Text provided

--- START ---

Archive for Prospect Profiles
Aaron Judge | OF
Judge is a Northern California kid who was born in Sacramento but grew up a few miles outside Stockton in a small town called Linden. According to the internet, only about 1,800 people live in the eight or so square mile town. Judge was a three-sport star at Linden High School (baseball, basketball, football) and was twice an All-League selection in baseball. He also earned All-American honors as a senior.
Prior to the 2010 draft, Baseball America (subs. req’d) ranked Judge as the 77th best prospect available in California. He was considered a better pitching prospect at the time and was selected in the 31st round by the Athletics. Judge declined to sign and followed through on his commitment to Fresno State, where he moved off the mound and into the outfield full-time. Most colleges recruited him as a tight end but baseball was his favorite spot, so he stuck with that.

--- END ---

Data
--- START ---

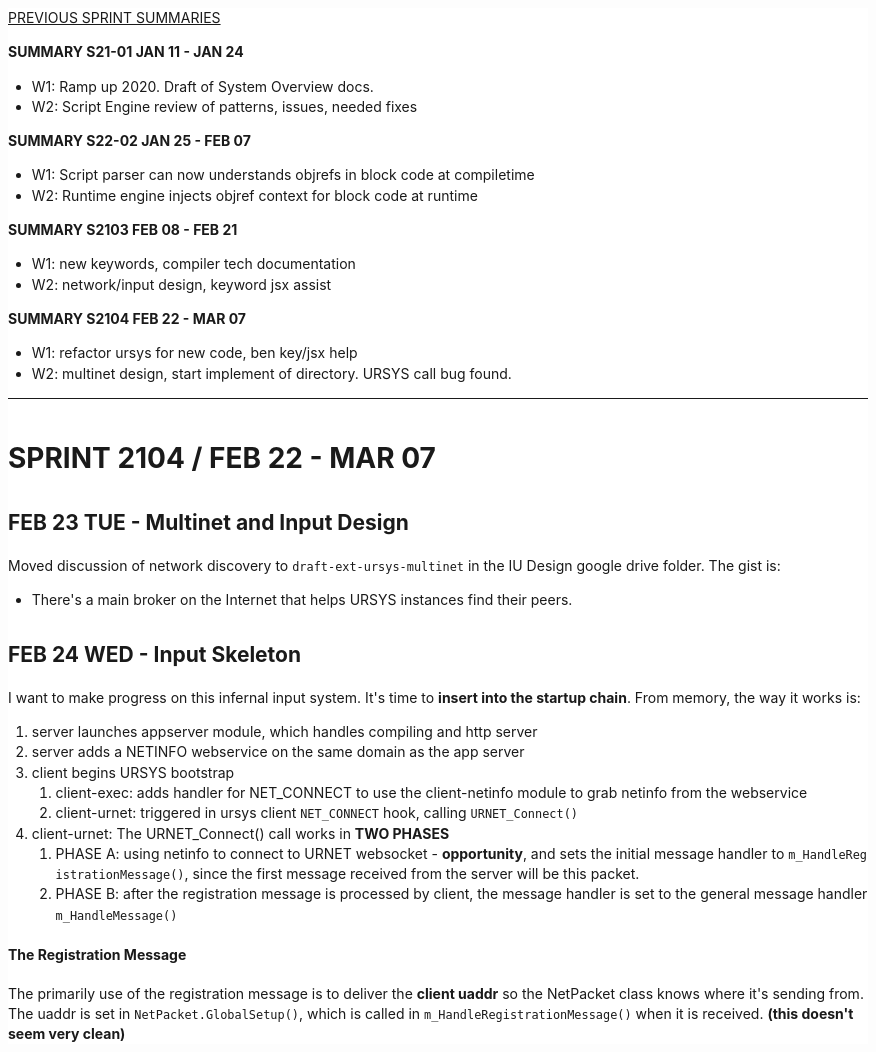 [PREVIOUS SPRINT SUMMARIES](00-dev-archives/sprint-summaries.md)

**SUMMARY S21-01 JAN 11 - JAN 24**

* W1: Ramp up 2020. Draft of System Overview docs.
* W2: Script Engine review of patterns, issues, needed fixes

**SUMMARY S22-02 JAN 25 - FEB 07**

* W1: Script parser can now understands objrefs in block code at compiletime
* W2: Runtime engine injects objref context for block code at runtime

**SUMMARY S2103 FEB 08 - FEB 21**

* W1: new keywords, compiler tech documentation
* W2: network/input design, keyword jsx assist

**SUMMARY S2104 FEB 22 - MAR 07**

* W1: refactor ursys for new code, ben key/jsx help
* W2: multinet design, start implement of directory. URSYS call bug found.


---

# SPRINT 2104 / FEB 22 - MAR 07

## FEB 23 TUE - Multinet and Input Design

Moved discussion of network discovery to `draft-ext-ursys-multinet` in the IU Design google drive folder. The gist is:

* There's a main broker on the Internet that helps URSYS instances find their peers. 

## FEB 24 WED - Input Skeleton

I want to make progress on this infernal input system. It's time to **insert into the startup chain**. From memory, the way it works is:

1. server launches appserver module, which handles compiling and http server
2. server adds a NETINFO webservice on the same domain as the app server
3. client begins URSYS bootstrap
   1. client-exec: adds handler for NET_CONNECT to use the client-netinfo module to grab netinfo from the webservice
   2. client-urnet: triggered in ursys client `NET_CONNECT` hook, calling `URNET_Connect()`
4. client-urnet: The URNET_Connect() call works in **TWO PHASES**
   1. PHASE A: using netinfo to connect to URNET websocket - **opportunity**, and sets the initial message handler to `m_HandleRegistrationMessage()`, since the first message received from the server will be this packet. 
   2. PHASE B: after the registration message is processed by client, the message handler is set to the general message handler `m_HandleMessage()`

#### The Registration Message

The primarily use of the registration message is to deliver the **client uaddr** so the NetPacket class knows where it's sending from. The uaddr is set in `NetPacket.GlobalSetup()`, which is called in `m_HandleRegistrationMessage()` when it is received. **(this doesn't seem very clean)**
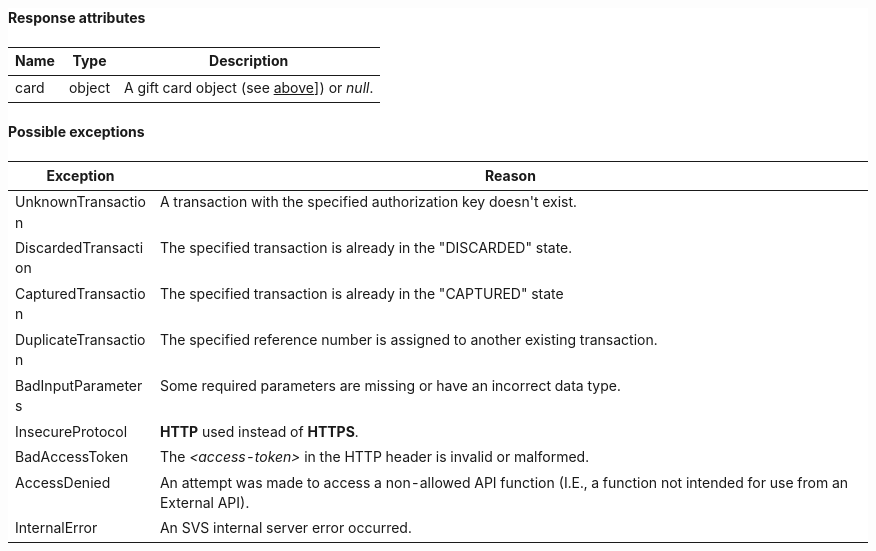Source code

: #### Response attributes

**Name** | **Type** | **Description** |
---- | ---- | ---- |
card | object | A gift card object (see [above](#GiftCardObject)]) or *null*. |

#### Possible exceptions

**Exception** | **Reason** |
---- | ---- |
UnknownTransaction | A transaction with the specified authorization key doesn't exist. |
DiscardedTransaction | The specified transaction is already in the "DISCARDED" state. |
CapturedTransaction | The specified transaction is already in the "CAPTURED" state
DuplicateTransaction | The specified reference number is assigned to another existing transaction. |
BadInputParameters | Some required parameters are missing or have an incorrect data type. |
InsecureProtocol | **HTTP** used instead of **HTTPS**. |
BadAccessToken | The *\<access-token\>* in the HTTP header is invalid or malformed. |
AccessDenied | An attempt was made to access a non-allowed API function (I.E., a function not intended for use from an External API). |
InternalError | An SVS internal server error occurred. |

--- END ---

Please say, going by the Aaron Judge profile, which college Judge attended after declining to sign with the Athletics.

Task result
Fresno State